Frequently Asked Questions
Q1: What are the main steps in converting biogas to biomethane?
A1: The process involves four primary phases: raw gas cooling and coarse filtration to drop moisture; active sulfur removal (such as biological treatment or iron oxide adsorption); deep cleaning of trace siloxanes and volatile compounds via activated carbon beds; and primary gas upgrading (membrane separation, PSA, or chemical scrubbing) to remove carbon dioxide. The final product is then analyzed, odorized, and adjusted for calorific value prior to grid injection.
Q2: How does temperature affect water scrubbing systems?
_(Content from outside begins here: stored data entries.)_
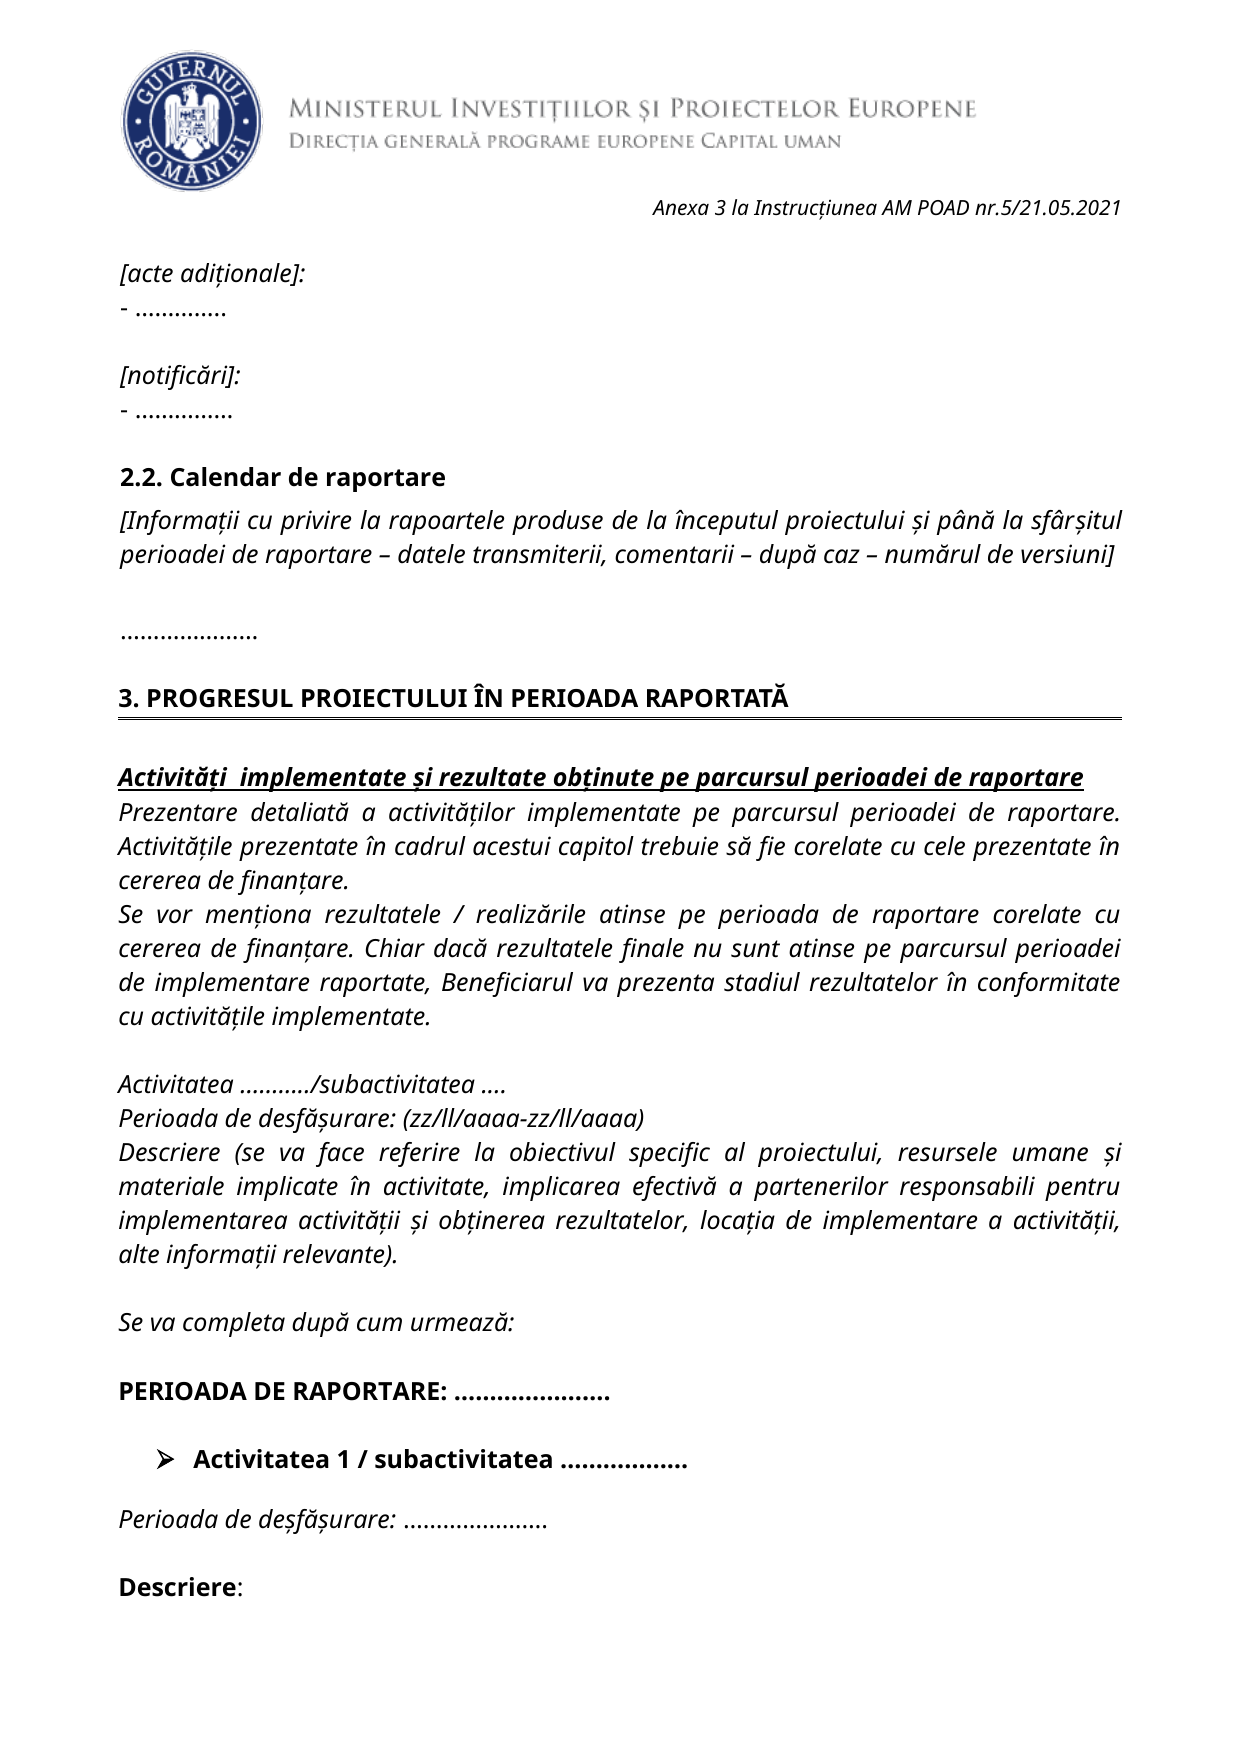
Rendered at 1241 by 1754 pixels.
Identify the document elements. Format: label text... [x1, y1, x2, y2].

text [notificări]: [120, 358, 1122, 392]
text - ………….. [120, 289, 1122, 324]
text [Informații cu privire la rapoartele produse de la începutul proiectului şi până la sfârșitul perioadei de raportare – datele transmiterii, comentarii – după caz – numărul de versiuni] [120, 502, 1122, 571]
text Descriere: [118, 1569, 1122, 1603]
list Activitatea 1 / subactivitatea ……………… [156, 1441, 1122, 1475]
text Activităţi implementate și rezultate obținute pe parcursul perioadei de raportare [118, 760, 1122, 794]
text Perioada de desfășurare: (zz/ll/aaaa-zz/ll/aaaa) [118, 1101, 1122, 1135]
subtitle 3. PROGRESUL PROIECTULUI ÎN PERIOADA RAPORTATĂ [118, 681, 1122, 717]
text ………………… [120, 613, 1122, 647]
text Descriere (se va face referire la obiectivul specific al proiectului, resursele umane și materiale implicate în activitate, implicarea efectivă a partenerilor responsabili pentru implementarea activității și obținerea rezultatelor, locația de implementare a activității, alte informații relevante). [118, 1135, 1122, 1271]
text - …………… [120, 392, 1122, 426]
picture [118, 47, 1122, 193]
text Prezentare detaliată a activităţilor implementate pe parcursul perioadei de raportare. Activităţile prezentate în cadrul acestui capitol trebuie să fie corelate cu cele prezentate în cererea de finanţare. [118, 794, 1122, 896]
text 2.2. Calendar de raportare [120, 460, 1122, 494]
text Se vor menţiona rezultatele / realizările atinse pe perioada de raportare corelate cu cererea de finanțare. Chiar dacă rezultatele finale nu sunt atinse pe parcursul perioadei de implementare raportate, Beneficiarul va prezenta stadiul rezultatelor în conformitate cu activităţile implementate. [118, 896, 1122, 1033]
text PERIOADA DE RAPORTARE: …………………. [118, 1373, 1122, 1407]
text Se va completa după cum urmează: [118, 1305, 1122, 1339]
text Perioada de deșfășurare: …………………. [118, 1501, 1122, 1535]
text Activitatea ………../subactivitatea .... [118, 1067, 1122, 1101]
text [acte adiţionale]: [120, 256, 1122, 289]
A2: Water scrubbing efficiency is highly dependent on temperature. Since carbon dioxide solubility in water increases as the liquid temperature drops, water scrubbers operate more efficiently when the water is chilled to between 5°C and 15°C. Warmer water reduces absorption capacity, which can lead to higher methane slip or require increased water circulation rates.
Q3: What causes membrane degradation in upgrading plants?
A3: Hollow fiber membranes are sensitive to liquid water, hydrogen sulfide, and VOCs (including siloxanes and heavy hydrocarbons). If raw gas is not adequately dried or pre-treated, these compounds can condense on the polymer surfaces or cause chemical degradation, which reduces selectivity and decreases the overall lifespan of the membrane modules.
Q4: Why must siloxanes be removed during the pre-treatment phase?
A4: Siloxanes are organic silicon compounds found in consumer products that end up in municipal solid waste and wastewater plants. During gas utilization, siloxanes break down to form hard, abrasive silicon dioxide deposits on downstream components. This causes physical wear on compressor parts and can clog valves and regulation systems, making robust early-stage removal necessary.
Q5: Can nitrogen and oxygen be separated from biogas during the upgrading process?
A5: Traditional membrane and chemical scrubbing technologies are designed primarily for carbon dioxide removal and have limited ability to separate nitrogen and oxygen from methane. If oxygen or nitrogen levels are high (often due to air ingress during digestion or desulfurization), specialized multi-stage PSA systems or cryogenic separation are required to isolate and remove these inert gases.